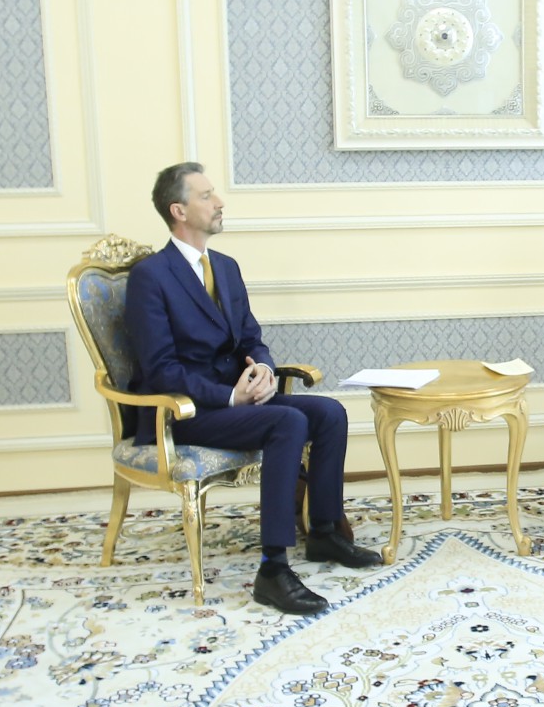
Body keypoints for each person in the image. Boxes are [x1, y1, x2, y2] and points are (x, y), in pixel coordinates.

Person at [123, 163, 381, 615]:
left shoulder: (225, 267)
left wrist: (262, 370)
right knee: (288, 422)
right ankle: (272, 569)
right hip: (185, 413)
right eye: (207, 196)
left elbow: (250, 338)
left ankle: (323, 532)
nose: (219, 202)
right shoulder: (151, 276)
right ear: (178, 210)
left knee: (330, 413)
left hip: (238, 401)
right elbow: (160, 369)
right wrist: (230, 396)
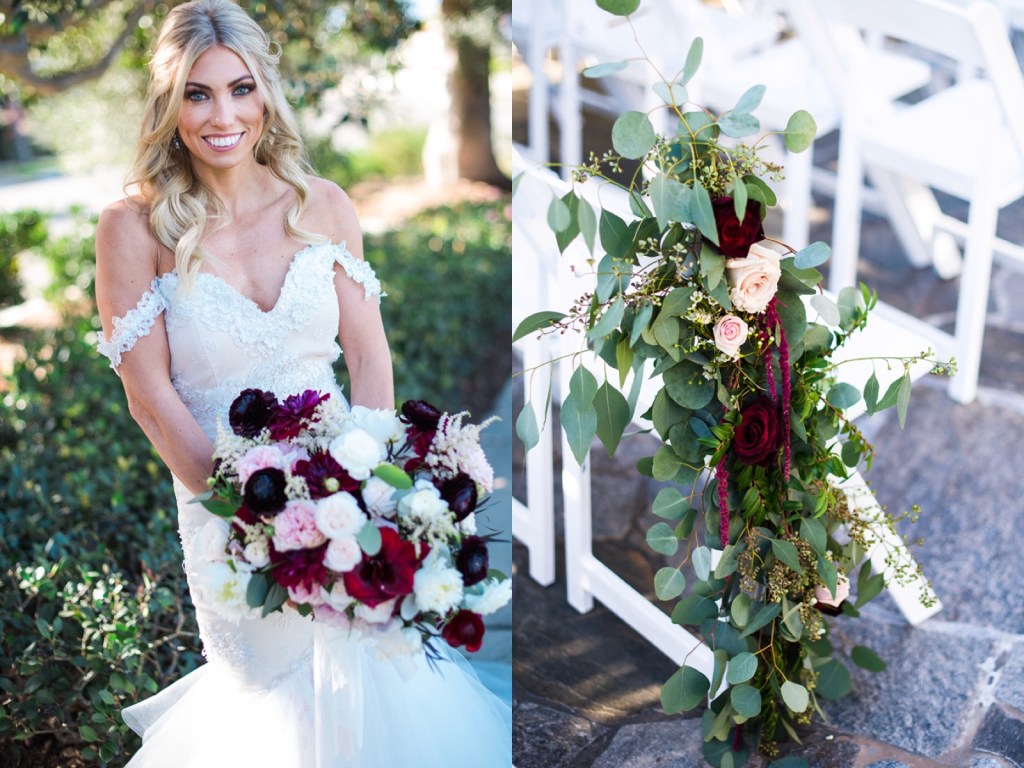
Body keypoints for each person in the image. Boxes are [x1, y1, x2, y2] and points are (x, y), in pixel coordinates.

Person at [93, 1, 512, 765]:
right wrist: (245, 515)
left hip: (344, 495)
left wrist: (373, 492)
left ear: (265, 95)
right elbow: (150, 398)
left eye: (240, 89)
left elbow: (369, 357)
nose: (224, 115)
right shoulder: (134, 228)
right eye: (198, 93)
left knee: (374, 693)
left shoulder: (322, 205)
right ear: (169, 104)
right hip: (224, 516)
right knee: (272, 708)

...

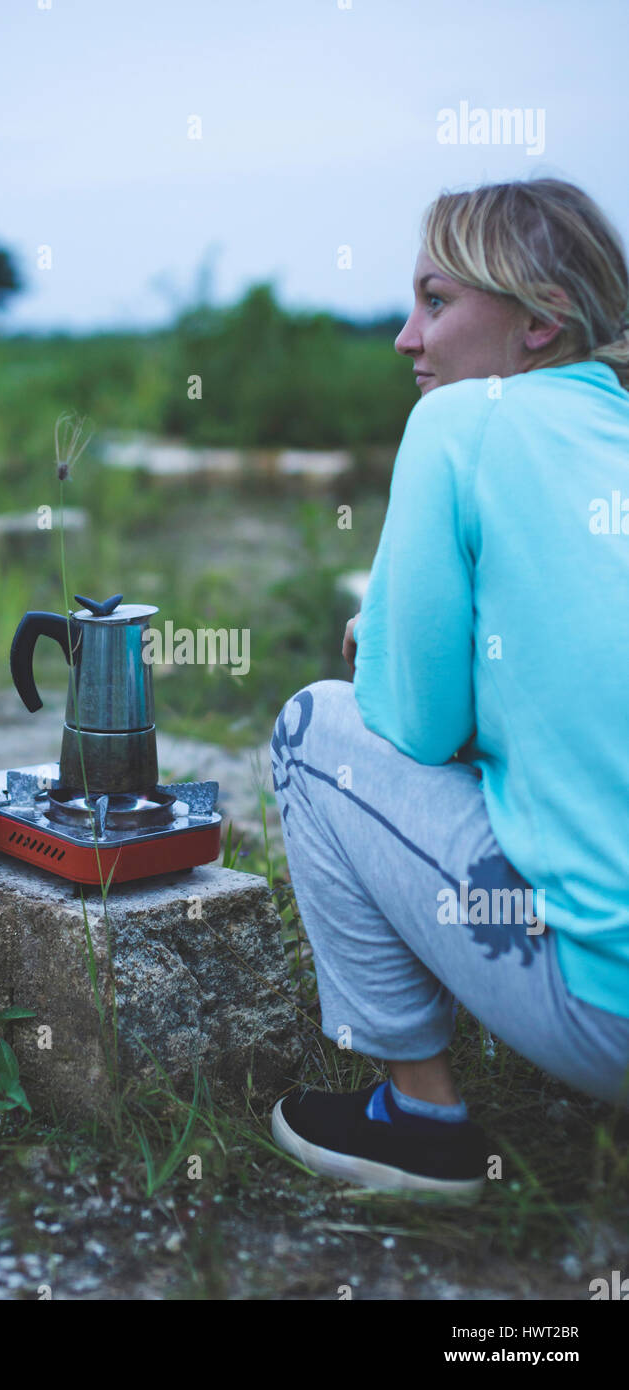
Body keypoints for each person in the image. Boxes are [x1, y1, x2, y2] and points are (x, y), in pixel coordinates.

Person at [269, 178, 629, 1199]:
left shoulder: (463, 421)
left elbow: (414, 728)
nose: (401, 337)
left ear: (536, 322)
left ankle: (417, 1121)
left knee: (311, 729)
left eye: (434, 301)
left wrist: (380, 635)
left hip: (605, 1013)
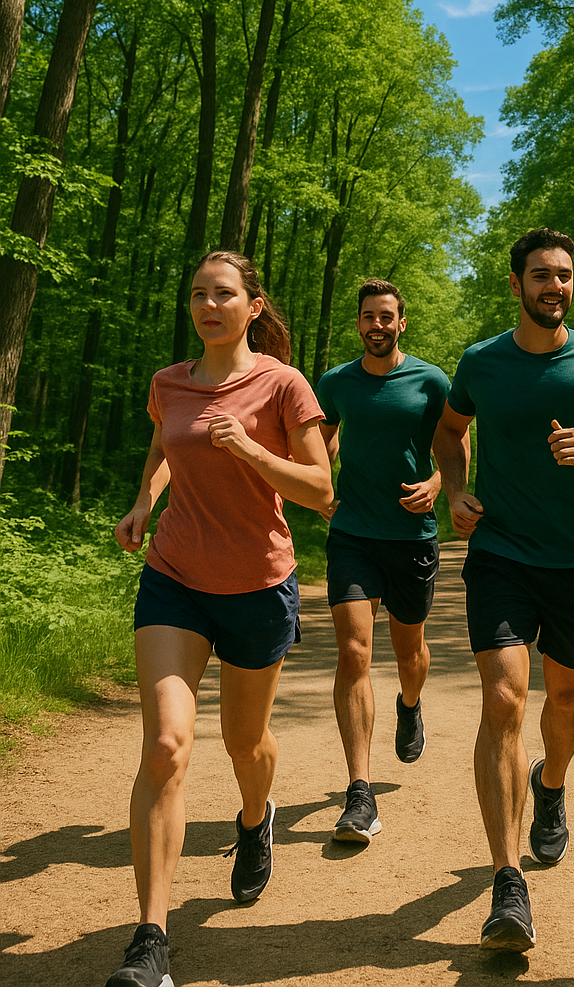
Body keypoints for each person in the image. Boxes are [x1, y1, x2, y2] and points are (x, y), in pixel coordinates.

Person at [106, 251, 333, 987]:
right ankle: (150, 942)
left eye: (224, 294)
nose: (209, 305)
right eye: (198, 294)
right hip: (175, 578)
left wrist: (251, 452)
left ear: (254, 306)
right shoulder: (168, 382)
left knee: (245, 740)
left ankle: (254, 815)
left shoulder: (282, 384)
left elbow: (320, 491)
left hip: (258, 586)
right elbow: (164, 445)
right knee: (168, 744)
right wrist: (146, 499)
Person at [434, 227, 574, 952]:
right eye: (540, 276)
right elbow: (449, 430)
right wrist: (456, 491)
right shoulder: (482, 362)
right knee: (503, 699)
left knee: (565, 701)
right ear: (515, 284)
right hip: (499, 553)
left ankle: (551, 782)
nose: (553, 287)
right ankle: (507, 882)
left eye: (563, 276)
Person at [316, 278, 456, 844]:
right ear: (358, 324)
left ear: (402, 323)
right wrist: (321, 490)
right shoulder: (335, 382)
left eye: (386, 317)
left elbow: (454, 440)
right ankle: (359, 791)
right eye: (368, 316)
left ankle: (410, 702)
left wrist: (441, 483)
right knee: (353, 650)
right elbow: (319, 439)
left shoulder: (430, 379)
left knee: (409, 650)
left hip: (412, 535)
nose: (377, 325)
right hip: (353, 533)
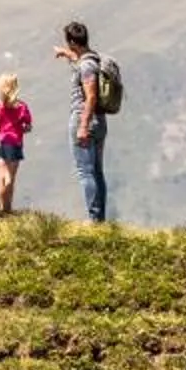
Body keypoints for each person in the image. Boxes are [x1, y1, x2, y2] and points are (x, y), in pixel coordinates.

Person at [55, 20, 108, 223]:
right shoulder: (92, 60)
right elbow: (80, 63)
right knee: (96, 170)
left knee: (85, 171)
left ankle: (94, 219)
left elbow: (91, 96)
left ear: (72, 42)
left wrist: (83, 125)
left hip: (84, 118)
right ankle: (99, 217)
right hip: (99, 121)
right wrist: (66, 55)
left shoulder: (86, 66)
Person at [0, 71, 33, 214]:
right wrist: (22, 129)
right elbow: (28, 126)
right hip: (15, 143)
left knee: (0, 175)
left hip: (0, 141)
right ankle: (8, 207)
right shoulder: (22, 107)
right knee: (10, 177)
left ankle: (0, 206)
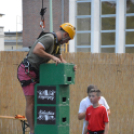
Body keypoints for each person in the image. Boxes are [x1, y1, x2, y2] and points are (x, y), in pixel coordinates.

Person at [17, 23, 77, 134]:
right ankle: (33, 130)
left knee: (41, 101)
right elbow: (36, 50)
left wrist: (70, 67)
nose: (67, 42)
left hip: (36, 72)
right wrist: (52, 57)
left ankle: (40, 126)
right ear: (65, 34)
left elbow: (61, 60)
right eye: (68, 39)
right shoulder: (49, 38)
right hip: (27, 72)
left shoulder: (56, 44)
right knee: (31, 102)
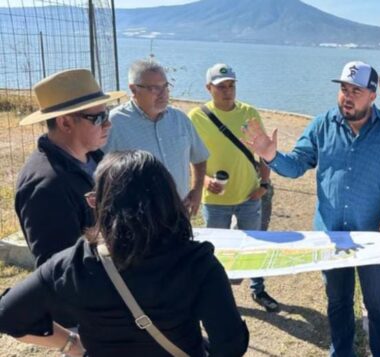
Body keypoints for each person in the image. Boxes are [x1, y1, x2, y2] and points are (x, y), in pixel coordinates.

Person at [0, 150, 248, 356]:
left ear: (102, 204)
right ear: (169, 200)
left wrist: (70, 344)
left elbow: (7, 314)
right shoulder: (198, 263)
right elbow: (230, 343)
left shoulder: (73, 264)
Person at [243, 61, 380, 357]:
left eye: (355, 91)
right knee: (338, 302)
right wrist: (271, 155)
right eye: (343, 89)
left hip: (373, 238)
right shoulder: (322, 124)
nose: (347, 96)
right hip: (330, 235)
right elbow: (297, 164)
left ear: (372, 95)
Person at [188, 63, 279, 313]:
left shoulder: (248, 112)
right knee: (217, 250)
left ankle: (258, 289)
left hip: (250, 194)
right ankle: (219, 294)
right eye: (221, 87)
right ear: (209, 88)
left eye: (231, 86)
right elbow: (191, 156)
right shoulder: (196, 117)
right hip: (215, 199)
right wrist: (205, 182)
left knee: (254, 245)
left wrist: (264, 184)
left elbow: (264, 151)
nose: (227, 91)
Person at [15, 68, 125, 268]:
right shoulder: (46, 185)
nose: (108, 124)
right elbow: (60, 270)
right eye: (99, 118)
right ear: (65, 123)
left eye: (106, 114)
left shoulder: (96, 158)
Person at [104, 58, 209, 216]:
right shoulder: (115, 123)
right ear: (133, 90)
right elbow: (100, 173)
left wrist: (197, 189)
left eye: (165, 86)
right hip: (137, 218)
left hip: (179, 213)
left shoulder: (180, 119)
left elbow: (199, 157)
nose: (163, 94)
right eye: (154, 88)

◆ TASK OBJECTIVE ◆
The answer should consist only of the lines above from the one with "right hip: (27, 72)" through the one with "left elbow: (7, 314)", repeated exactly, with no pictures among them.

◆ EXERCISE OUTPUT ◆
right hip: (27, 72)
left shoulder: (56, 44)
right knee: (31, 102)
Body keypoints for each person in the image. Boxes are [x1, y1, x2, y2] and points are (x, y), in pixel coordinates.

Person at [0, 150, 248, 356]:
left ear: (102, 204)
right ear: (169, 200)
left wrist: (70, 344)
left elbow: (7, 314)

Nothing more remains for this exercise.